> _Passage to read_:
== == ==
First post ever! Help me migrate to RouterOS from EdgeOS

Hi all!

I’m trying to gauge the viability of migrating from Ubiquiti EdgeOS to Mikrotik RouterOS. I have gigabit internet at home from AT&T that uses dot1.x authentication with a certificate on the router they provided. With Ubiquiti I’m able to duplicate all traffic from the ISP, send the dot1.x traffic to the AT&T router, while all the other traffic goes to my router. Can I do the same with Mikrotik? Below are the steps for EdgeOS… please advise if I can accomplish the same in RouterOS.

Taken from: http://bzsparks.com/2016/10/05/using-an-ubiquiti-edgerouter-with-att-gigapower-fiber/


Create the bridge interface:

set interfaces bridge br0

Add eth1 and eth2 to br0

set interfaces ethernet eth1 bridge-group bridge br0
set interfaces ethernet eth2 bridge-group bridge br0

create a sub-interface on br0 with your static IP.

set interfaces bridge br0 vif 0 address X.X.X.X/X

set your routing

set protocols static route 0.0.0.0/0 next-hop X.X.X.X

define a source NAT masquerade rule for the br0.0 interface

set service nat rule 5000 outbound-interface br0.0
set service nat rule 5000 type masquerade

Next we need to allow the gateway to pass auth traffic through the bridge

echo 8 > /sys/class/net/br0/bridge/group_fwd_mask

Because of the nature of an interface bridge all traffic is copied to both interfaces. Running a tcpdump on the Arris interface shows all ingress and egress traffic. To only allow 802.1X/EAP traffic to the gateway we need to use ebtables.
== == ==
> _Provided material_:
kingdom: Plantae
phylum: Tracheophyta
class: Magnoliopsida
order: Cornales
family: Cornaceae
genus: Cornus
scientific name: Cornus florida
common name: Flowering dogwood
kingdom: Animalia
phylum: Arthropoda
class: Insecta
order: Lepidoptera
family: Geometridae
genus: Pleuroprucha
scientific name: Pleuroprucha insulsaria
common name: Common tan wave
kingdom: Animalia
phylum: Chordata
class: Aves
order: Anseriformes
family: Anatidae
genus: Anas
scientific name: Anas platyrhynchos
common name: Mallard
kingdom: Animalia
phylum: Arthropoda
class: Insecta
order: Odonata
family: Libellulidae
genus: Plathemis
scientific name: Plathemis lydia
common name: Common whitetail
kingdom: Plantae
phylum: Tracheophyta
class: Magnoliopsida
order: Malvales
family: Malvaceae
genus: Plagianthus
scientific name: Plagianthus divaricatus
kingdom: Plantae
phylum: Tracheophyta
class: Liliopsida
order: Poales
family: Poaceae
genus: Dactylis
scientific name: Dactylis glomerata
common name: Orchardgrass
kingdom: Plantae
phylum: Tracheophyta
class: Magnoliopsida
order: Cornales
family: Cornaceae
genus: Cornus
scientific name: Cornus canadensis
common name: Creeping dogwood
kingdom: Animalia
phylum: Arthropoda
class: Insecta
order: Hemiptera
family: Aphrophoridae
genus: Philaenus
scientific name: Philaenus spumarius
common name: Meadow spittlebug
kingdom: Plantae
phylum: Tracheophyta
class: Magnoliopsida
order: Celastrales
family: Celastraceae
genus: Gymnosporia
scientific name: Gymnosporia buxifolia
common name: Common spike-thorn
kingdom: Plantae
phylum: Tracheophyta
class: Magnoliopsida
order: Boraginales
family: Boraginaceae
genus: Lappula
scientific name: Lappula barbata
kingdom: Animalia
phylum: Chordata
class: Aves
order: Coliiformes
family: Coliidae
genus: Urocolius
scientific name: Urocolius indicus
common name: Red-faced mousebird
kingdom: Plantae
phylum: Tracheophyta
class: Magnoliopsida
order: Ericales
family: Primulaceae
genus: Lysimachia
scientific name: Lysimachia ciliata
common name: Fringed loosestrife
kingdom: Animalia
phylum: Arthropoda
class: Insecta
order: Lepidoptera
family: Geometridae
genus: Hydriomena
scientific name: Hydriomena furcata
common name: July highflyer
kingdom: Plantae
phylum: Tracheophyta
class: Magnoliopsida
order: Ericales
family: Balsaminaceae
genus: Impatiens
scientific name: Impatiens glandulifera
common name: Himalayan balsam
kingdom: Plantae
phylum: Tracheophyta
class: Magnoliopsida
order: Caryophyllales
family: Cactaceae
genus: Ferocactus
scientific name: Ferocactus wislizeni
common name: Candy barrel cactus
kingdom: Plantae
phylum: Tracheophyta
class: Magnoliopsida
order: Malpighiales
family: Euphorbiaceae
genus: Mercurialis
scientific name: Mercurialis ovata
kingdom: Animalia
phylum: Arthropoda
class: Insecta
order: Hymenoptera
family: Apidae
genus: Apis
== == ==
> _Work instructions_:
1. How would the sentence "Can I do the same with Mikrotik?" from the forum post on moving from EdgeOS to RouterOS read in Spanish?
2. In the forum post on moving from EdgeOS to RouterOS, edit the part starting at "set service nat rule 5000 outbound-interface" and ending at "to use ebtables.", with "gateway" swapped for "modem".
3. Can you pick up the forum post on moving from EdgeOS to RouterOS from the point where it stops?

> _Expected responses_:
1. ¿Puedo hacer lo mismo con Mikrotik?

2.
set service nat rule 5000 outbound-interface br0.0
set service nat rule 5000 type masquerade

Next we need to allow the modem to pass auth traffic through the bridge

echo 8 > /sys/class/net/br0/bridge/group_fwd_mask

Because of the nature of an interface bridge all traffic is copied to both interfaces. Running a tcpdump on the Arris interface shows all ingress and egress traffic. To only allow 802.1X/EAP traffic to the modem we need to use ebtables.

3.
ebtables -t filter -A FORWARD -i eth2 -p 802_1Q --vlan-encap 0x888e -j ACCEPT
ebtables -t filter -A FORWARD -i eth2 -p 802_1Q -j DROP
ebtables -t filter -A FORWARD -o eth2 -p 802_1Q --vlan-encap 0x888e -j ACCEPT
ebtables -t filter -A FORWARD -o eth2 -p 802_1Q -j DROP

Finally, we need to spoof our br0.0 MAC address so that it presents itself as the AT&T gateway. Run these commands as root.

ip link set br0.0 down
ip link set br0.0 address XX:XX:XX:XX:XX:XX
ip link set br0.0 up

Remember every time that br0.0 is created it needs to have its MAC spoofed, this means on every reboot. To accomplish this we will create a simple script in /config/scripts/post-config.d/

#!/bin/bash
echo 8 > /sys/class/net/br0/bridge/group_fwd_mask
ip link set br0.0 down
ip link set br0.0 address XX:XX:XX:XX:XX:XX
ip link set br0.0 up
ebtables -t filter -A FORWARD -i eth2 -p 802_1Q --vlan-encap 0x888e -j ACCEPT
ebtables -t filter -A FORWARD -i eth2 -p 802_1Q -j DROP
ebtables -t filter -A FORWARD -o eth2 -p 802_1Q --vlan-encap 0x888e -j ACCEPT
ebtables -t filter -A FORWARD -o eth2 -p 802_1Q -j DROP

Thoughts anyone?!

My thought is that you should experiment. I don’t know EdgeOS, but from what I see, you can surely create bridge in RouterOS, assign IP address, default route, do masquerade and set bridge MAC address. Just open WinBox/WebFix and you must figure these things out in few minutes tops.

There are also bridge filters that probably can do what those ebtables rules do.

I’m not sure about the purpose of sub-interface on bridge and what exactly it does.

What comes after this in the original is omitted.